• Qu'est-ce que les Sound Studies ? entretien avec Philippe Le Guern
Enfant, entre cow-boys et indiens, Philippe Le Guern avait choisi son camp. Il était définitivement de ceux dont l'ouïe oriente le rapport au monde de manière cruciale. Musicien, professeur en sciences de l'information et de la communication, il s'intéresse aujourd'hui aux Sound Studies. Conseiller scientifique du cycle « Le son des autres », il explique ce qu'apporte « cette discipline qui n'en est pas une ». Quels sont les objets pris en compte par les Sound Studies ?

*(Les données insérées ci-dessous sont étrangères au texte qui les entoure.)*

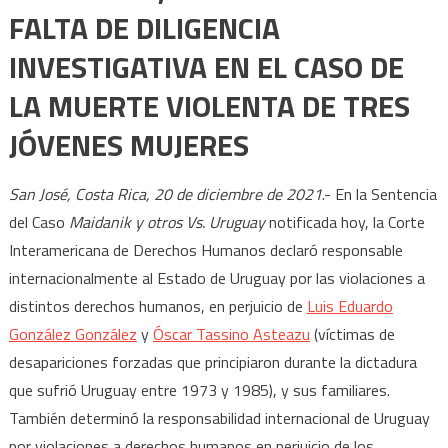
FALTA DE DILIGENCIA
INVESTIGATIVA EN EL CASO DE
LA MUERTE VIOLENTA DE TRES
JÓVENES MUJERES
San José, Costa Rica, 20 de diciembre de 2021
.- En la Sentencia
del Caso
Maidanik y otros Vs. Uruguay
notificada hoy, la Corte
Interamericana de Derechos Humanos declaró responsable
internacionalmente al Estado de Uruguay por las violaciones a
distintos derechos humanos, en perjuicio de
Luis Eduardo
González González
y
Óscar Tassino Asteazu
(víctimas de
desapariciones forzadas que principiaron durante la dictadura
que sufrió Uruguay entre 1973 y 1985), y sus familiares.
También determinó la responsabilidad internacional de Uruguay
por violaciones a derechos humanos en perjuicio de los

A priori, toutes les dimensions qui convoquent le sonore entrent dans le cadre de ce nouveau champ d’étude qui est, par nature, transfrontalier. La question est de savoir si c’est un champ disciplinaire autonome, constitué en tant que tel. Si c’est le cas, qu’est-ce qui le définit ? Est-ce que ce sont des objets, des concepts, des méthodes ? Prenons l’exemple du bruit. Celui-ci peut concerner un nombre extrêmement étendu de domaines : la physique acoustique, les politiques publiques… Pour les villes, le bruit pose des questions de cohabitation, de nuisance sonore, de ségrégation spatiale. Le bruit peut également être un enjeu esthétique. Par exemple, est-ce que la noise est de la musique ou pas ? Les bruits peuvent être aussi des cris de mammifères marins géolocalisés. Cela relève du domaine de l’écologie. S’intéresser au bruit peut également conduire à étudier des espaces précisément vierges de tout bruit. En réalité, je pourrais continuer à énumérer toute une série de contextes où le bruit a une signification précise. Cela m’amène à définir les Sound Studies moins comme un champ disciplinaire que comme un carrefour d’interdisciplinarités.

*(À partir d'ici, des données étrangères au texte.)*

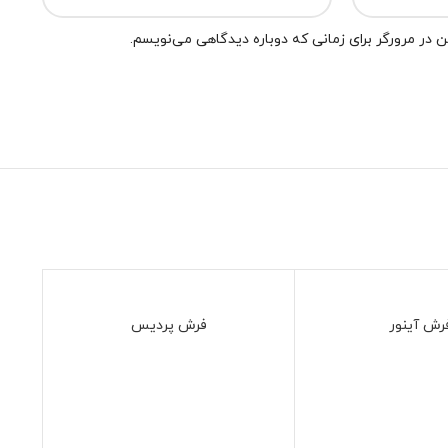
 در مرورگر برای زمانی که دوباره دیدگاهی می‌نویسم.
رش آینور
فرش پردیس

Depuis quand le son fait- t-il l'objet de recherches ?
Il y a une sorte de fil rouge dans la construction de l’intérêt pour le son que je fais remonter à l’antiquité. Ce fil rouge, c’est la question des sens et de leur rapport au vrai et au faux. Dans la Grèce antique, par exemple, des auteurs ont réfléchi aux propriétés du son et à sa relation à la vue. Pour Térence, l’erreur, c’est l’erreur d’entendement au sens littéral du terme : ce qui nous induit en erreur, ce n’est pas la vue, mais l’ouïe. Cette réflexion sur les sens et la tromperie ou la vérité traverse ensuite le Moyen Âge. Les différents sens sont ordonnés selon leur proximité supposée avec l’âme. L’image est mise au premier plan. La question du rapport entre la vue et l’audition s’est prolongée jusqu’à nos jours. Par exemple, Marshall Mcluhan oppose une part originelle de l’humain qui serait associée au régime de l’oralité à une modernité contemporaine qui serait celle de la vision. Plus largement, la question que pose le son est celle, phénoménologique, du rapport au monde et de son appréhension. Est-ce que le son ou l’ouïe nous trompent ? Dans L’invention du disque, 1877-1949. Genèse de l’usage des médias musicaux contemporains, Sophie Maisonneuve montre bien que si les premiers dispositifs d’enregistrement ont une finalité pratique – par exemple, se substituer à la prise de notes manuscrites –, ils permettent aussi de conserver des « fantômes » : la présence d’êtres chers disparus. Je trouve cette dimension extrêmement intéressante. Qu’est-ce que l’enregistrement d’une voix capte de l’être ? Ou plutôt de la trace de l’être dont cela prétend capter quelque chose ? Il y a toujours un moment de sidération, d’ébahissement devant une technologie capable de fixer quelque chose qui n’est plus là, mais qui est là néanmoins. Roland Barthes l’a très bien expliqué à propos de la photographie. Évidemment, tout cela s’est banalisé et nous avons tous perdu cette fascination par rapport au son.